» **Aim of the exercise**
Before copying, set aside the pictures; then restate exactly the lines from the one with "Wir möchten Sie herzlich einladen zur" through the last line of the records.

◆ ◆ ◆ ◆ ◆ ◆ ◆

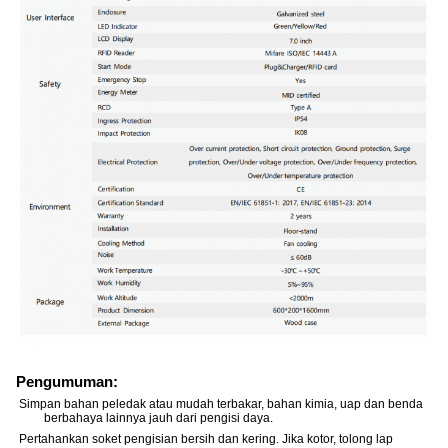
Pengumuman:
Simpan bahan peledak atau mudah terbakar, bahan kimia, uap dan benda
berbahaya lainnya jauh dari pengisi daya.
Pertahankan soket pengisian bersih dan kering. Jika kotor, tolong lap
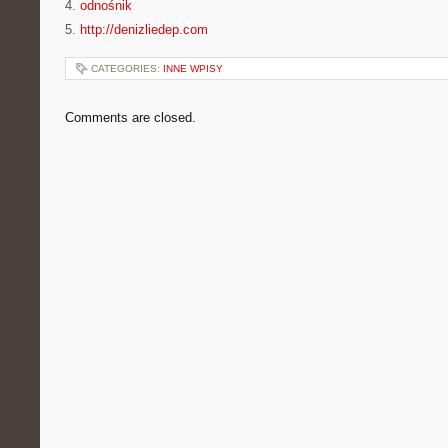
4.
odnośnik
5.
http://denizliedep.com
CATEGORIES:
INNE WPISY
Comments are closed.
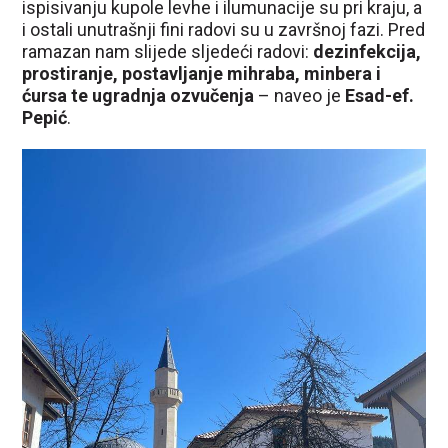
ispisivanju kupole levhe i ilumunacije su pri kraju, a
i ostali unutrašnji fini radovi su u završnoj fazi. Pred
ramazan nam slijede sljedeći radovi:
dezinfekcija,
prostiranje, postavljanje mihraba, minbera i
ćursa te ugradnja ozvučenja
– naveo je
Esad-ef.
Pepić
.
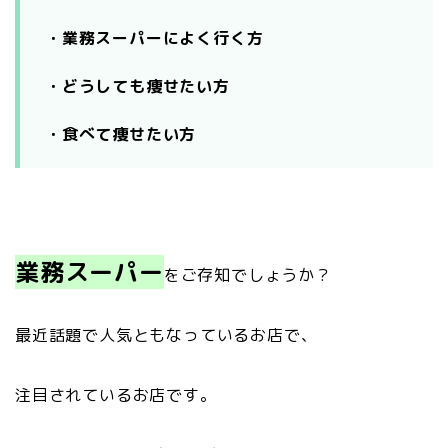
・業務スーパーによく行く方
・どうしても痩せたい方
・食べて痩せたい方
業務スーパー
をご存知でしょうか？
最近話題で人気ともなっているお店で、
注目されているお店です。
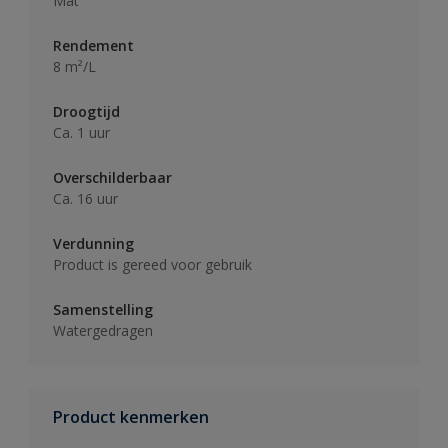
Mat
Rendement
8 m²/L
Droogtijd
Ca. 1 uur
Overschilderbaar
Ca. 16 uur
Verdunning
Product is gereed voor gebruik
Samenstelling
Watergedragen
Product kenmerken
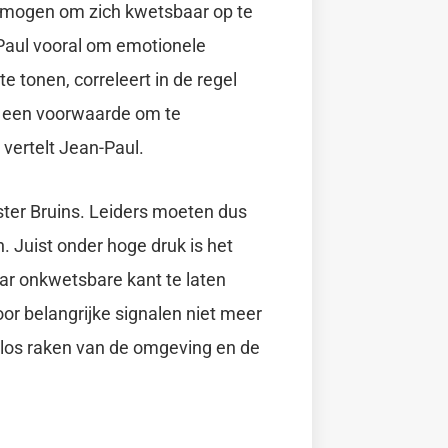
ermogen om zich kwetsbaar op te
-Paul vooral om emotionele
tonen, correleert in de regel
t een voorwaarde om te
 vertelt Jean-Paul.
ister Bruins. Leiders moeten dus
 Juist onder hoge druk is het
haar onkwetsbare kant te laten
or belangrijke signalen niet meer
n los raken van de omgeving en de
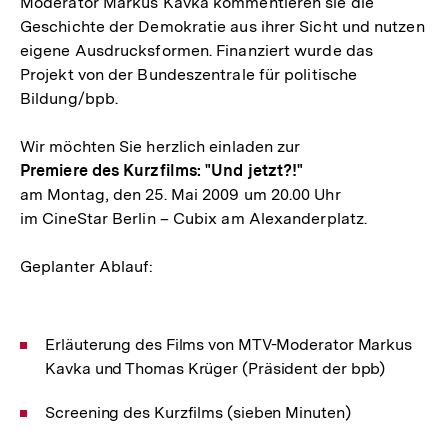
Moderator Markus Kavka kommentieren sie die
Geschichte der Demokratie aus ihrer Sicht und nutzen
eigene Ausdrucksformen. Finanziert wurde das
Projekt von der Bundeszentrale für politische
Bildung/bpb.
Wir möchten Sie herzlich einladen zur
Premiere des Kurzfilms: "Und jetzt?!"
am Montag, den 25. Mai 2009 um 20.00 Uhr
im CineStar Berlin – Cubix am Alexanderplatz.
Geplanter Ablauf:
Erläuterung des Films von MTV-Moderator Markus
Kavka und Thomas Krüger (Präsident der bpb)
Screening des Kurzfilms (sieben Minuten)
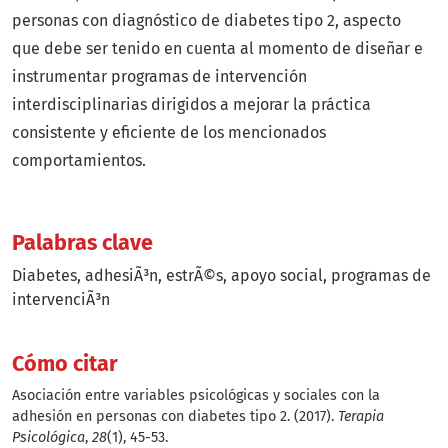
personas con diagnóstico de diabetes tipo 2, aspecto
que debe ser tenido en cuenta al momento de diseñar e
instrumentar programas de intervención
interdisciplinarias dirigidos a mejorar la práctica
consistente y eficiente de los mencionados
comportamientos.
Palabras clave
Diabetes
adhesiÃ³n
estrÃ©s
apoyo social
programas de
intervenciÃ³n
Cómo citar
Asociación entre variables psicológicas y sociales con la
adhesión en personas con diabetes tipo 2. (2017).
Terapia
Psicológica
,
28
(1), 45-53.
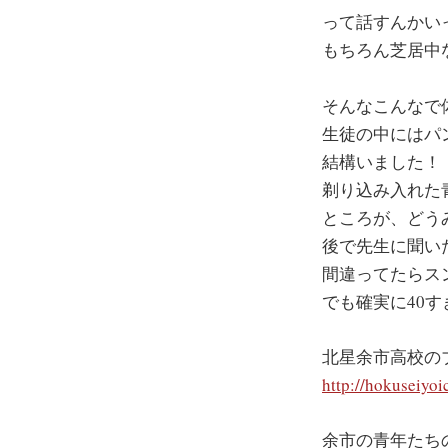
って話すんかい
もちろん芝居中
そんなこんなで
生徒の中にはパ
結構いました！
剃り込み入れた
ところが、どう
後で先生に聞い
間違ってたらス
でも確実に40
北星余市高校の
http://hokuseiyo
余市の青年たち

◆ ◆ ◆ ◆ ◆ ◆ ◆

» **Solution for this task**
Wir möchten Sie herzlich einladen zur
Premiere des Kurzfilms: "Und jetzt?!"
am Montag, den 25. Mai 2009 um 20.00 Uhr
im CineStar Berlin – Cubix am Alexanderplatz.
Geplanter Ablauf:
Erläuterung des Films von MTV-Moderator Markus
Kavka und Thomas Krüger (Präsident der bpb)
Screening des Kurzfilms (sieben Minuten)
personas con diagnóstico de diabetes tipo 2, aspecto
que debe ser tenido en cuenta al momento de diseñar e
instrumentar programas de intervención
interdisciplinarias dirigidos a mejorar la práctica
consistente y eficiente de los mencionados
comportamientos.
Palabras clave
Diabetes
adhesiÃ³n
estrÃ©s
apoyo social
programas de
intervenciÃ³n
Cómo citar
Asociación entre variables psicológicas y sociales con la
adhesión en personas con diabetes tipo 2. (2017).
Terapia
Psicológica
,
28
(1), 45-53.
って話すんかい
もちろん芝居中
そんなこんなで
生徒の中にはパ
結構いました！
剃り込み入れた
ところが、どう
後で先生に聞い
間違ってたらス
でも確実に40
北星余市高校の
http://hokuseiyo
余市の青年たち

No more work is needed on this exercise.